Excerpts from a dataset:
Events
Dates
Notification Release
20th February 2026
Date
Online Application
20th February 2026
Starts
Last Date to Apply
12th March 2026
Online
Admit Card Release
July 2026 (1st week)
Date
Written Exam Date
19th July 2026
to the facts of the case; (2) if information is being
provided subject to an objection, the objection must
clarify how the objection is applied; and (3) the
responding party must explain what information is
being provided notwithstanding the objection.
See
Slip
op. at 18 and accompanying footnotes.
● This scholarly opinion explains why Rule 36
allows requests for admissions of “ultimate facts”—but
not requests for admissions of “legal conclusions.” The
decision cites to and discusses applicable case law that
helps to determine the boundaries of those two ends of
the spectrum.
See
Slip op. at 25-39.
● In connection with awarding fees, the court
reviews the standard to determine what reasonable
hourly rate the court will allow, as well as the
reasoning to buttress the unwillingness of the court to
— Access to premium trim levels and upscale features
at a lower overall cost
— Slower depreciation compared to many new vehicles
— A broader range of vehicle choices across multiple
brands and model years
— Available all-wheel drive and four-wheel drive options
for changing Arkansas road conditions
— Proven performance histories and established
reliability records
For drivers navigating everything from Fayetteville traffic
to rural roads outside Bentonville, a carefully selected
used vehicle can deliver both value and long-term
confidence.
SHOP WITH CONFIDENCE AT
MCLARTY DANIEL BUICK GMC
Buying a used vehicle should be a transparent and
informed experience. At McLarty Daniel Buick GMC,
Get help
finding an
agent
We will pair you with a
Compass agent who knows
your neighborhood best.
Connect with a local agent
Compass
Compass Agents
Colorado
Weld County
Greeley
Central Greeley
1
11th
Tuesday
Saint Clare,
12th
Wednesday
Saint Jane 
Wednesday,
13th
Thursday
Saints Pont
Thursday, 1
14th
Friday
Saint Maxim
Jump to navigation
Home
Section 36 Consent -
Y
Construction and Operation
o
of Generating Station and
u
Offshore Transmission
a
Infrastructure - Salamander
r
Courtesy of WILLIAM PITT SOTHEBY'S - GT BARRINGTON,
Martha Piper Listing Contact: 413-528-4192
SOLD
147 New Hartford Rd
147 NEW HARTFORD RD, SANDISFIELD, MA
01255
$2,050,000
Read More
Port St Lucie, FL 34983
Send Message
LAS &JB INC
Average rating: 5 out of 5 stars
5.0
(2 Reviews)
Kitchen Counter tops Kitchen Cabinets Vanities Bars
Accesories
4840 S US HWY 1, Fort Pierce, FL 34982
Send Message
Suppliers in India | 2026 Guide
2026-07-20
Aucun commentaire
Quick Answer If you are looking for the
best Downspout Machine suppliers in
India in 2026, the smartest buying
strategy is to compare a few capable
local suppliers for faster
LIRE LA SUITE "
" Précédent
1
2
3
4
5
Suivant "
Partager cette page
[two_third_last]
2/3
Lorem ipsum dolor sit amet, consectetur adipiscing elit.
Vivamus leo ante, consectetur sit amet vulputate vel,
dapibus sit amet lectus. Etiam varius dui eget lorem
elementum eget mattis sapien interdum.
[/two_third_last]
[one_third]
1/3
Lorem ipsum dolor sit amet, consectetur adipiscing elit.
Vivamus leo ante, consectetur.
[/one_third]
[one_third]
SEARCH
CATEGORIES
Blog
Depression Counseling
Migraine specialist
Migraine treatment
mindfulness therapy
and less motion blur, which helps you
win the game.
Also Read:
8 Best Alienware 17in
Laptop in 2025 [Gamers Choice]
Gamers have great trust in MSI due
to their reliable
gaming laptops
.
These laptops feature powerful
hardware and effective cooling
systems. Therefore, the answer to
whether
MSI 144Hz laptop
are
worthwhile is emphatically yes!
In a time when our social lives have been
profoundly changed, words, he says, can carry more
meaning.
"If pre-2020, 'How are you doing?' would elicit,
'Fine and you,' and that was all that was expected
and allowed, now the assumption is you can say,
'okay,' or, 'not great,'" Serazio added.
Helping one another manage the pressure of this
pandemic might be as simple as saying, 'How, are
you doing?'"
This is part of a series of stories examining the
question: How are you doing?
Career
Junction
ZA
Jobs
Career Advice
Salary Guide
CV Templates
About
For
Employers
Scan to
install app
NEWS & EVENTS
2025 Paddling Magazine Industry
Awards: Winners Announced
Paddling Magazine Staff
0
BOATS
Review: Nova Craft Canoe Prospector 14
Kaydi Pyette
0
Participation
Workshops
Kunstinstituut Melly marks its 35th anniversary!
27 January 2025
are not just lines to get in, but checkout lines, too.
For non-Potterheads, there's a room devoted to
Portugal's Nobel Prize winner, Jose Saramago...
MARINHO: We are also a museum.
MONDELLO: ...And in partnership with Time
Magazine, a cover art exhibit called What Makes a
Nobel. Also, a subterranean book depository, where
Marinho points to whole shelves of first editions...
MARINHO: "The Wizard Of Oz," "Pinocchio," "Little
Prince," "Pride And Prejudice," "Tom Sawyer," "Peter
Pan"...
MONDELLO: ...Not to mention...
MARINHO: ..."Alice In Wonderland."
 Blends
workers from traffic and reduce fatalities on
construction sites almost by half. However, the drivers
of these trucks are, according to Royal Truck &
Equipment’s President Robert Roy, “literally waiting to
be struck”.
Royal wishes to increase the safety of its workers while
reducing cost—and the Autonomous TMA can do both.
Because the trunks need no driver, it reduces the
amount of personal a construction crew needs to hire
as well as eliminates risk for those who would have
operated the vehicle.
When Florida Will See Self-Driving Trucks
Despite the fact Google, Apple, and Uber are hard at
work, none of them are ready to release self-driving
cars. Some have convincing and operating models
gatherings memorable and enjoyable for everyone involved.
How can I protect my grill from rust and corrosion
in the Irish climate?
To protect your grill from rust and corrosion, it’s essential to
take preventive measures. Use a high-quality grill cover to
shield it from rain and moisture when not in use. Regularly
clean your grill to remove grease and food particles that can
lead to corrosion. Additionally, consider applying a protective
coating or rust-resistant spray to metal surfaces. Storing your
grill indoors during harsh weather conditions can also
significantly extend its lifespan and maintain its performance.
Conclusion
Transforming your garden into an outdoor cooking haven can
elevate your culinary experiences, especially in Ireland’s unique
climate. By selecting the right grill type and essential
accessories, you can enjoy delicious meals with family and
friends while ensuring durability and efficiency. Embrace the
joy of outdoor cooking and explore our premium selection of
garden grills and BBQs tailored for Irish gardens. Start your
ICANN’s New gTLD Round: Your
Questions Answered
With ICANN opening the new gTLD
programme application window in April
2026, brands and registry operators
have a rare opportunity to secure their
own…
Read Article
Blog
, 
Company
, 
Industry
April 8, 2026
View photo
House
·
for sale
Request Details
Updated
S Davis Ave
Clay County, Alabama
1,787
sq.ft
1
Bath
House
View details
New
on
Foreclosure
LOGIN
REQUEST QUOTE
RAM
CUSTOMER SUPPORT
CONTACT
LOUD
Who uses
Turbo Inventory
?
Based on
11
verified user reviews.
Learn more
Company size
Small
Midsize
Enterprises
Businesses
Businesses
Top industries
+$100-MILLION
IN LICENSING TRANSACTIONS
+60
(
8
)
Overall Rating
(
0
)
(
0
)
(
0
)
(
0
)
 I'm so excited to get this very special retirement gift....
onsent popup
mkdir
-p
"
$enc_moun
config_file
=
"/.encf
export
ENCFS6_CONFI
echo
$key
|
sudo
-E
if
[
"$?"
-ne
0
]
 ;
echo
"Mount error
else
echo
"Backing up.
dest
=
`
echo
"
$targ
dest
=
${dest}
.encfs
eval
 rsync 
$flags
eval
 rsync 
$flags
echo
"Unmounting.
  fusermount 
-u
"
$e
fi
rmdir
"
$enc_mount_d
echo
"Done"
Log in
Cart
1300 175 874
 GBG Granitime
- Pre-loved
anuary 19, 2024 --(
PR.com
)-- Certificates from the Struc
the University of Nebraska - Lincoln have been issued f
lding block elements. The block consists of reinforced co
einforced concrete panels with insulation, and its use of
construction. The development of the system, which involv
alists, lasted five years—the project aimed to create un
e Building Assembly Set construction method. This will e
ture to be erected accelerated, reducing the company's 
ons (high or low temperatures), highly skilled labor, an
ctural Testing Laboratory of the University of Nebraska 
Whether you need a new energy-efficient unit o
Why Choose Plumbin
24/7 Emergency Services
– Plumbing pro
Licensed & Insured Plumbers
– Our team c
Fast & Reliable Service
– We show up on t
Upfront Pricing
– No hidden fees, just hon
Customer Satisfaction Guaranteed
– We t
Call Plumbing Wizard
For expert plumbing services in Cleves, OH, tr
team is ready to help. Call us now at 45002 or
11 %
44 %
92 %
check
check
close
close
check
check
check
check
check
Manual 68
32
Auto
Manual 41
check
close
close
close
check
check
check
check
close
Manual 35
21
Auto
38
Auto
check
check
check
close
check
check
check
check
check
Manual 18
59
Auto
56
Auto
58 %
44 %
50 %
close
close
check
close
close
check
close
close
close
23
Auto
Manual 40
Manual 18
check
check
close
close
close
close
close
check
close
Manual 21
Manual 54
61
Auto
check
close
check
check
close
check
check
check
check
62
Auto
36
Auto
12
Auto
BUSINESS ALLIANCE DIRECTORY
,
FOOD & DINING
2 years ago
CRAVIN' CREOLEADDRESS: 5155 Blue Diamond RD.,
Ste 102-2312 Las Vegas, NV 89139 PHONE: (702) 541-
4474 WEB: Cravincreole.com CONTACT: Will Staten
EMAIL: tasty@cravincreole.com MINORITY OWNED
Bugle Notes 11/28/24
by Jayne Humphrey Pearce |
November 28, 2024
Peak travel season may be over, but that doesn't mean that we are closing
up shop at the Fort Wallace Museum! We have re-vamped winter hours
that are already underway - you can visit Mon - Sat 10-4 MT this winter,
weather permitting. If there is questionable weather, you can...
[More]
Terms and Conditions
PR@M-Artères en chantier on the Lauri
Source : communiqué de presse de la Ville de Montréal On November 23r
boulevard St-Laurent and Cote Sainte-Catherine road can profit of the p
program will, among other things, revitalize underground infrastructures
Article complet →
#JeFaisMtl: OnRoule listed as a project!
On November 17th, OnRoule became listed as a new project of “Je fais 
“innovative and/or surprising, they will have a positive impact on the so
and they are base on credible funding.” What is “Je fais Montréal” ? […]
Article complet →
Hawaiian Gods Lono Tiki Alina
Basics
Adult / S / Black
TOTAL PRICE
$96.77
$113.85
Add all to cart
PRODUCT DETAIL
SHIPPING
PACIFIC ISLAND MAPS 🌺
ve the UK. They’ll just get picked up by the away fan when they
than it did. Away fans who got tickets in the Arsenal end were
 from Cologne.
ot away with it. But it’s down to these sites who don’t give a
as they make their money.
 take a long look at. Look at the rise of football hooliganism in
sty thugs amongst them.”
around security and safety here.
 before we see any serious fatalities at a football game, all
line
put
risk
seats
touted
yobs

**What to do:**
Only lines containing the word "Irish" should appear in the answer, and every such line from the records above must be there.

**The answer:**
in the Irish climate?
garden grills and BBQs tailored for Irish gardens. Start your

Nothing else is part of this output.